I remember reading an article from 1927 in a copy of Melos, Schott, the music publisher’s in-house magazine. It was comparing different contemporary composers of works for the piano. The writer goes on to suggest that the piano was the perfect instrument for the modern age, (obviously, the 20s felt ‘modern’ to the people living in them at the time!) Because it “produced music by means of a mechanism, it was able to bypass such human foibles as expression”. He goes on to say that it would be even better should the piano have rubber hammers rather than felt ones, so that it was possible to become even more objective. In this context, while admitting to their attractions, he virtually dismisses the piano works of Prokofieff, Hindemith and Stravinsky.
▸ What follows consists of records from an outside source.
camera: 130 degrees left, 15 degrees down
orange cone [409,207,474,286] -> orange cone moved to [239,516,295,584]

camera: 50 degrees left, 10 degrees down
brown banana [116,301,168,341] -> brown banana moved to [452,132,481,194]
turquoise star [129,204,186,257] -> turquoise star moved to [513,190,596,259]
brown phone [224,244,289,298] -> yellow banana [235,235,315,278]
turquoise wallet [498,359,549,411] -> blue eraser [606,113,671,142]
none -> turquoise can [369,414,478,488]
He then comes to the conclusion that the Austrian composer, today nearly totally forgotten, Ernst Toch is, in his view, the greatest composer for the instrument, since all of his works suggest a degree of mechanisation that could imaginably be carried out without human beings at all.
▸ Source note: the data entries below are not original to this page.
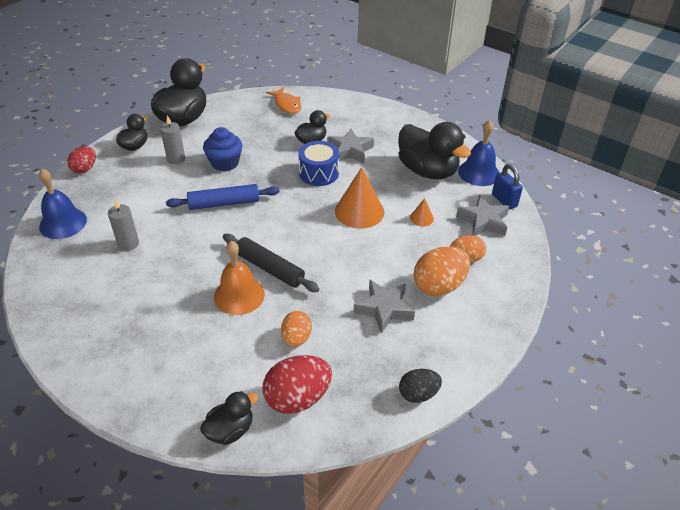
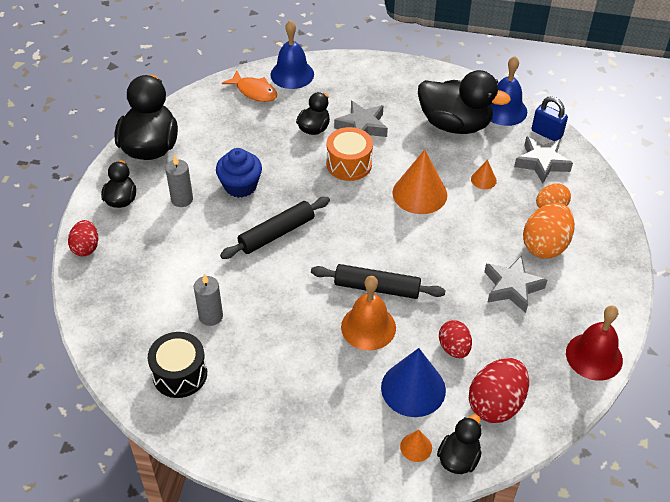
camera: 25 degrees left, 5 degrees up
blue bell [39,169,87,239] -> blue bell moved to [270,20,314,89]
blue rolling pin [166,184,280,210] -> black rolling pin [220,197,330,259]
orange egg [281,311,312,347] -> red egg [439,320,472,358]
blue drum [298,141,339,186] -> orange drum [327,127,373,181]
black egg [399,369,442,403] -> red bell [566,305,623,381]
none -> black drum [148,332,207,398]
none -> blue cone [381,348,446,417]
none -> orange cone [400,430,432,462]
What we see in retrospect, is the juxtaposition of humans trying to become more like machines while developing machines that are more like humans. This is an evolution that has set the aesthetic terms of how we performed and recorded – and continue to record and perform! The fascination with human’s possessing mechanical perfection started at the beginning of the 20th century. The recording studio took these aesthetic criteria to an inevitable apotheosis of technical perfection.
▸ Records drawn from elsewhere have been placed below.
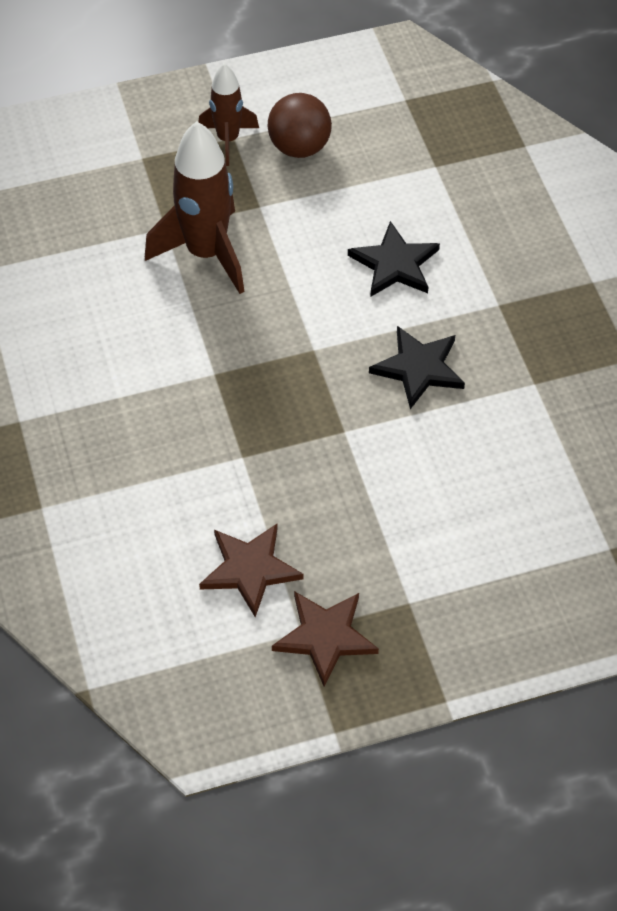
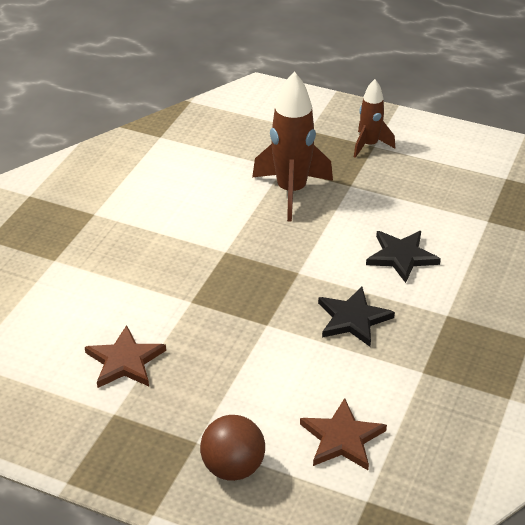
camera: 40 degrees right, 15 degrees down
brown ball [268,93,332,158] -> brown ball moved to [200,415,265,481]
brown star [272,591,379,687] -> brown star moved to [300,398,387,470]

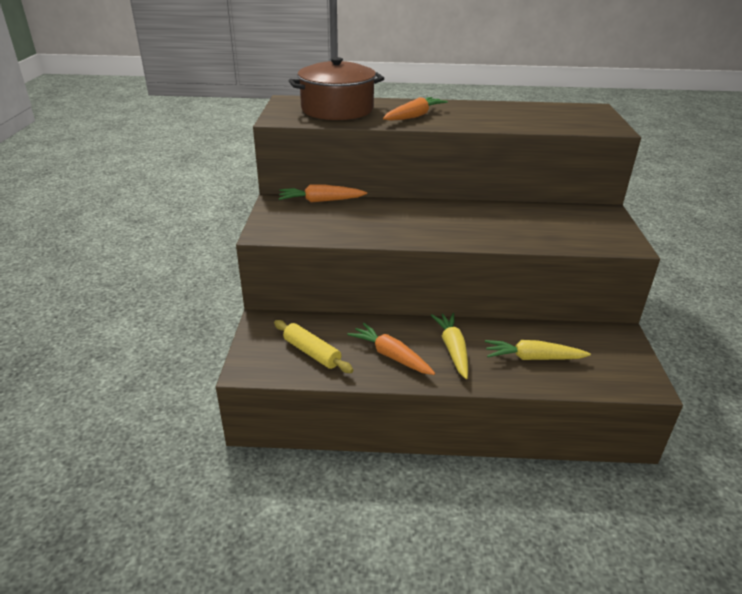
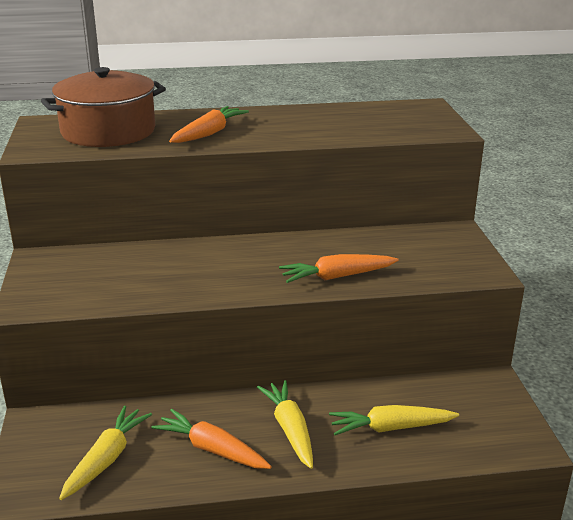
camera: 10 degrees left, 5 degrees down
yellow rolling pin [274,320,353,373] -> yellow carrot [59,406,152,500]
orange carrot [279,184,367,203] -> orange carrot moved to [279,254,399,283]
One confronts a number of interesting factors when listening to performances of the same work recorded from about 1900 onwards. While compiling an audio guide for an exhibition on Gustav Mahler, (which opens in Vienna day after tomorrow!), I put together various examples of the singers he engaged for the imperial opera. These are some of the earliest recordings available from the first decade of the 20th century and they seem, listening to them today, to be striving for quite different ends.

Perhaps most disarming is their disregard for mechanical perfection and an insistence on underlining the very humanity of their singing. Portamenti melt from note to note and every breath is used for the most expressive purpose possible. Texts are forward in the mouth, easily understood and the voice itself is higher up creating a croonier, altogether more human sound. Listen to Godowsky or Rachmaninoff playing any work of standard repertoire, say a Chopin Scherzo, and compare it the 7 or 8 recordings made with different artists at 10 year intervals. The difference is obvious to even the most insensitive.

As Robert Philip remarked in his book, recording in the age of performance, (and I paraphrase), “The practice of using original Baroque instruments during the 80s and 90s told us as more about performance practices in the 80s and 90s than they did about performance practices in the age of Bach and Vivaldi.”

I would like to suggest that the next trend in recording, and the development of technology, will be the re-humanising of music making. Of course I can’t know. There is something creepy about using technology to sound ‘more’ human. One thing is for sure: the goal of mechanical perfection tells us more about our relationship with music, the public and musicians, than about music. Our perception of music and performance and the role of the producer in transmitting these to recording will be elements that not only future musicologists will puzzle on, but no doubt, sociologists as well.